What to work on
Copy the source text of every row below character for character, leaving out the pictures.

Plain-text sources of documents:

--------

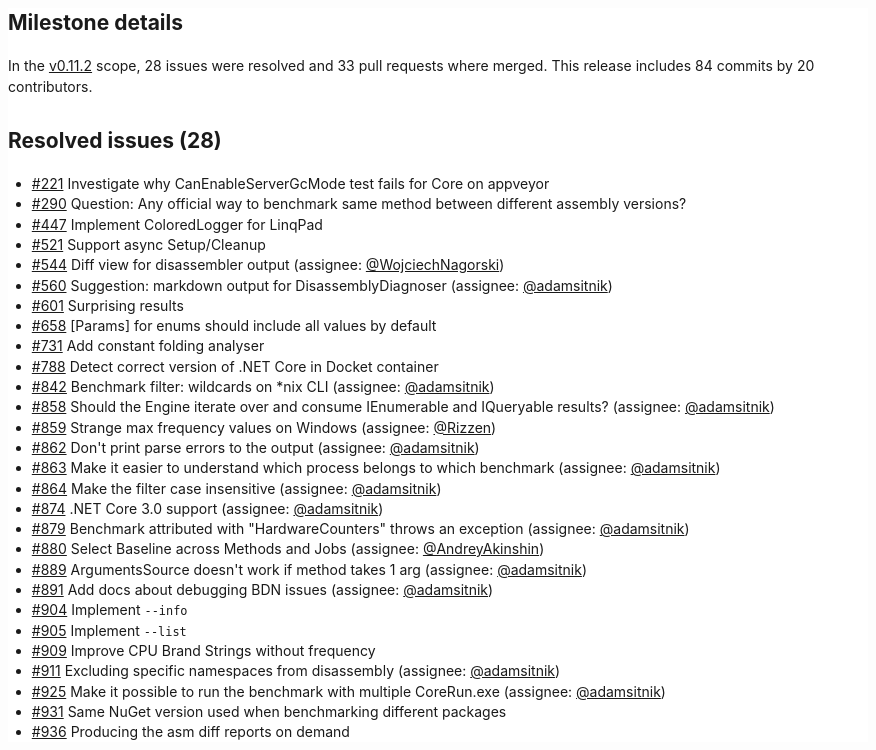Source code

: ## Milestone details

In the [v0.11.2](https://github.com/dotnet/BenchmarkDotNet/issues?q=milestone:v0.11.2) scope, 
28 issues were resolved and 33 pull requests where merged.
This release includes 84 commits by 20 contributors.

## Resolved issues (28)

* [#221](https://github.com/dotnet/BenchmarkDotNet/issues/221) Investigate why CanEnableServerGcMode test fails for Core on appveyor
* [#290](https://github.com/dotnet/BenchmarkDotNet/issues/290) Question: Any official way to benchmark same method between different assembly versions?
* [#447](https://github.com/dotnet/BenchmarkDotNet/issues/447) Implement ColoredLogger for LinqPad
* [#521](https://github.com/dotnet/BenchmarkDotNet/issues/521) Support async Setup/Cleanup
* [#544](https://github.com/dotnet/BenchmarkDotNet/issues/544) Diff view for disassembler output (assignee: [@WojciechNagorski](https://github.com/WojciechNagorski))
* [#560](https://github.com/dotnet/BenchmarkDotNet/issues/560) Suggestion: markdown output for DisassemblyDiagnoser (assignee: [@adamsitnik](https://github.com/adamsitnik))
* [#601](https://github.com/dotnet/BenchmarkDotNet/issues/601) Surprising results
* [#658](https://github.com/dotnet/BenchmarkDotNet/issues/658) [Params] for enums should include all values by default
* [#731](https://github.com/dotnet/BenchmarkDotNet/issues/731) Add constant folding analyser
* [#788](https://github.com/dotnet/BenchmarkDotNet/issues/788) Detect correct version of .NET Core in Docket container
* [#842](https://github.com/dotnet/BenchmarkDotNet/issues/842) Benchmark filter: wildcards on *nix CLI (assignee: [@adamsitnik](https://github.com/adamsitnik))
* [#858](https://github.com/dotnet/BenchmarkDotNet/issues/858) Should the Engine iterate over and consume IEnumerable and IQueryable results? (assignee: [@adamsitnik](https://github.com/adamsitnik))
* [#859](https://github.com/dotnet/BenchmarkDotNet/issues/859) Strange max frequency values on Windows (assignee: [@Rizzen](https://github.com/Rizzen))
* [#862](https://github.com/dotnet/BenchmarkDotNet/issues/862) Don't print parse errors to the output (assignee: [@adamsitnik](https://github.com/adamsitnik))
* [#863](https://github.com/dotnet/BenchmarkDotNet/issues/863) Make it easier to understand which process belongs to which benchmark (assignee: [@adamsitnik](https://github.com/adamsitnik))
* [#864](https://github.com/dotnet/BenchmarkDotNet/issues/864) Make the filter case insensitive (assignee: [@adamsitnik](https://github.com/adamsitnik))
* [#874](https://github.com/dotnet/BenchmarkDotNet/issues/874) .NET Core 3.0 support (assignee: [@adamsitnik](https://github.com/adamsitnik))
* [#879](https://github.com/dotnet/BenchmarkDotNet/issues/879) Benchmark attributed with "HardwareCounters" throws an exception (assignee: [@adamsitnik](https://github.com/adamsitnik))
* [#880](https://github.com/dotnet/BenchmarkDotNet/issues/880) Select Baseline across Methods and Jobs (assignee: [@AndreyAkinshin](https://github.com/AndreyAkinshin))
* [#889](https://github.com/dotnet/BenchmarkDotNet/issues/889) ArgumentsSource doesn't work if method takes 1 arg (assignee: [@adamsitnik](https://github.com/adamsitnik))
* [#891](https://github.com/dotnet/BenchmarkDotNet/issues/891) Add docs about debugging BDN issues (assignee: [@adamsitnik](https://github.com/adamsitnik))
* [#904](https://github.com/dotnet/BenchmarkDotNet/issues/904) Implement `--info`
* [#905](https://github.com/dotnet/BenchmarkDotNet/issues/905) Implement `--list`
* [#909](https://github.com/dotnet/BenchmarkDotNet/issues/909) Improve CPU Brand Strings without frequency
* [#911](https://github.com/dotnet/BenchmarkDotNet/issues/911) Excluding specific namespaces from disassembly (assignee: [@adamsitnik](https://github.com/adamsitnik))
* [#925](https://github.com/dotnet/BenchmarkDotNet/issues/925) Make it possible to run the benchmark with multiple CoreRun.exe (assignee: [@adamsitnik](https://github.com/adamsitnik))
* [#931](https://github.com/dotnet/BenchmarkDotNet/issues/931) Same NuGet version used when benchmarking different packages
* [#936](https://github.com/dotnet/BenchmarkDotNet/issues/936) Producing the asm diff reports on demand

--------

Task result
Source code

: ## Milestone details

In the [v0.11.2](https://github.com/dotnet/BenchmarkDotNet/issues?q=milestone:v0.11.2) scope, 
28 issues were resolved and 33 pull requests where merged.
This release includes 84 commits by 20 contributors.

## Resolved issues (28)

* [#221](https://github.com/dotnet/BenchmarkDotNet/issues/221) Investigate why CanEnableServerGcMode test fails for Core on appveyor
* [#290](https://github.com/dotnet/BenchmarkDotNet/issues/290) Question: Any official way to benchmark same method between different assembly versions?
* [#447](https://github.com/dotnet/BenchmarkDotNet/issues/447) Implement ColoredLogger for LinqPad
* [#521](https://github.com/dotnet/BenchmarkDotNet/issues/521) Support async Setup/Cleanup
* [#544](https://github.com/dotnet/BenchmarkDotNet/issues/544) Diff view for disassembler output (assignee: [@WojciechNagorski](https://github.com/WojciechNagorski))
* [#560](https://github.com/dotnet/BenchmarkDotNet/issues/560) Suggestion: markdown output for DisassemblyDiagnoser (assignee: [@adamsitnik](https://github.com/adamsitnik))
* [#601](https://github.com/dotnet/BenchmarkDotNet/issues/601) Surprising results
* [#658](https://github.com/dotnet/BenchmarkDotNet/issues/658) [Params] for enums should include all values by default
* [#731](https://github.com/dotnet/BenchmarkDotNet/issues/731) Add constant folding analyser
* [#788](https://github.com/dotnet/BenchmarkDotNet/issues/788) Detect correct version of .NET Core in Docket container
* [#842](https://github.com/dotnet/BenchmarkDotNet/issues/842) Benchmark filter: wildcards on *nix CLI (assignee: [@adamsitnik](https://github.com/adamsitnik))
* [#858](https://github.com/dotnet/BenchmarkDotNet/issues/858) Should the Engine iterate over and consume IEnumerable and IQueryable results? (assignee: [@adamsitnik](https://github.com/adamsitnik))
* [#859](https://github.com/dotnet/BenchmarkDotNet/issues/859) Strange max frequency values on Windows (assignee: [@Rizzen](https://github.com/Rizzen))
* [#862](https://github.com/dotnet/BenchmarkDotNet/issues/862) Don't print parse errors to the output (assignee: [@adamsitnik](https://github.com/adamsitnik))
* [#863](https://github.com/dotnet/BenchmarkDotNet/issues/863) Make it easier to understand which process belongs to which benchmark (assignee: [@adamsitnik](https://github.com/adamsitnik))
* [#864](https://github.com/dotnet/BenchmarkDotNet/issues/864) Make the filter case insensitive (assignee: [@adamsitnik](https://github.com/adamsitnik))
* [#874](https://github.com/dotnet/BenchmarkDotNet/issues/874) .NET Core 3.0 support (assignee: [@adamsitnik](https://github.com/adamsitnik))
* [#879](https://github.com/dotnet/BenchmarkDotNet/issues/879) Benchmark attributed with "HardwareCounters" throws an exception (assignee: [@adamsitnik](https://github.com/adamsitnik))
* [#880](https://github.com/dotnet/BenchmarkDotNet/issues/880) Select Baseline across Methods and Jobs (assignee: [@AndreyAkinshin](https://github.com/AndreyAkinshin))
* [#889](https://github.com/dotnet/BenchmarkDotNet/issues/889) ArgumentsSource doesn't work if method takes 1 arg (assignee: [@adamsitnik](https://github.com/adamsitnik))
* [#891](https://github.com/dotnet/BenchmarkDotNet/issues/891) Add docs about debugging BDN issues (assignee: [@adamsitnik](https://github.com/adamsitnik))
* [#904](https://github.com/dotnet/BenchmarkDotNet/issues/904) Implement `--info`
* [#905](https://github.com/dotnet/BenchmarkDotNet/issues/905) Implement `--list`
* [#909](https://github.com/dotnet/BenchmarkDotNet/issues/909) Improve CPU Brand Strings without frequency
* [#911](https://github.com/dotnet/BenchmarkDotNet/issues/911) Excluding specific namespaces from disassembly (assignee: [@adamsitnik](https://github.com/adamsitnik))
* [#925](https://github.com/dotnet/BenchmarkDotNet/issues/925) Make it possible to run the benchmark with multiple CoreRun.exe (assignee: [@adamsitnik](https://github.com/adamsitnik))
* [#931](https://github.com/dotnet/BenchmarkDotNet/issues/931) Same NuGet version used when benchmarking different packages
* [#936](https://github.com/dotnet/BenchmarkDotNet/issues/936) Producing the asm diff reports on demand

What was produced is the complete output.